__VORLIEGENDER TEXT__.

Ifat Genut hat trotzdem das Gefühl, dass sie heute ein wenig abschliessen kann. «Soweit man als Familie eben abschliessen kann, wenn die eigene Tochter tot ist», sagt die 43-Jährige mit den langen, braunen Haaren, die aus ihrem Kopftuch fallen. Ihre 22-jährige Tochter Aviya wurde auf dem Festival ermordet. «Sie kam gerade zurück aus Südamerika und wohnte seit zwei Monaten wieder zu Hause», erzählt sie.

Am Nachmittag des 7. Oktobers 2023 war Genut mit ihrem Mann zum Gelände des Festivals gefahren, um nach ihrer Tochter zu suchen. Erst vor Ort wurde ihr klar, welches Ausmass der Angriff hatte. «Wir haben viele tote Terroristen am Strassenrand gesehen – und dann gemerkt, dass die Armee immer noch gegen sie kämpft.» Genut erfuhr erst nach einer langen Woche der Ungewissheit von der Armee, dass Aviya von der Hamas ermordet worden war. Heute liegen auf dem Gelände keine Leichen mehr, sondern Hunderte kleine Gedenkstätten mit Fotos der Opfer.

__AUSGANGSMATERIAL__.
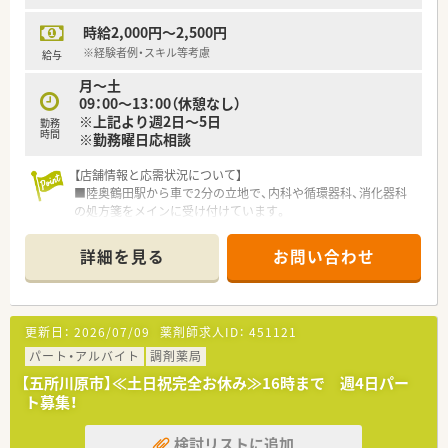
時給2,000円～2,500円
※経験者例・スキル等考慮
給与
月～土
09：00～13：00（休憩なし）
※上記より週2日～5日
勤務
時間
※勤務曜日応相談
【店舗情報と応需状況について】
■陸奥鶴田駅から車で2分の立地で、内科や循環器科、消化器科
の処方箋をメインに受け付けています。
■処方箋の応需枚数については現在確認中ですが、門前のクリニ
ックに合わせて丁寧に対応しています。
詳細を見る
お問い合わせ
■薬局のスタッフ体制は薬剤師が常勤4名とパート4名、調剤事
務員が3名在籍して業務を行っています。
【法人特徴について】
更新日：
2026/07/09
薬剤師求人ID：
451121
■北海道と青森エリアを中心に17店舗の調剤薬局を展開し、地
域に深く根ざした運営を行う企業です。
パート・アルバイト
調剤薬局
■安心できる情報と思いやりあるサービスを提供し、地域の人々
【五所川原市】≪土日祝完全お休み≫16時まで 週4日パー
の幸福に貢献することを信念としています。
ト募集！
■最新の調剤システムや機器を積極的に導入し、従業員がより働
きやすい環境作りに力を注いでいます。
検討リストに追加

__ARBEITSAUFTRAG__.
Gib aus dem Text über Ifat Genut und ihre Tochter den Abschnitt wortgetreu wieder: Beginne bei den Worten „Am Nachmittag des“ und höre nach „Fotos der Opfer.“ auf.

__ANTWORT__.
Am Nachmittag des 7. Oktobers 2023 war Genut mit ihrem Mann zum Gelände des Festivals gefahren, um nach ihrer Tochter zu suchen. Erst vor Ort wurde ihr klar, welches Ausmass der Angriff hatte. «Wir haben viele tote Terroristen am Strassenrand gesehen – und dann gemerkt, dass die Armee immer noch gegen sie kämpft.» Genut erfuhr erst nach einer langen Woche der Ungewissheit von der Armee, dass Aviya von der Hamas ermordet worden war. Heute liegen auf dem Gelände keine Leichen mehr, sondern Hunderte kleine Gedenkstätten mit Fotos der Opfer.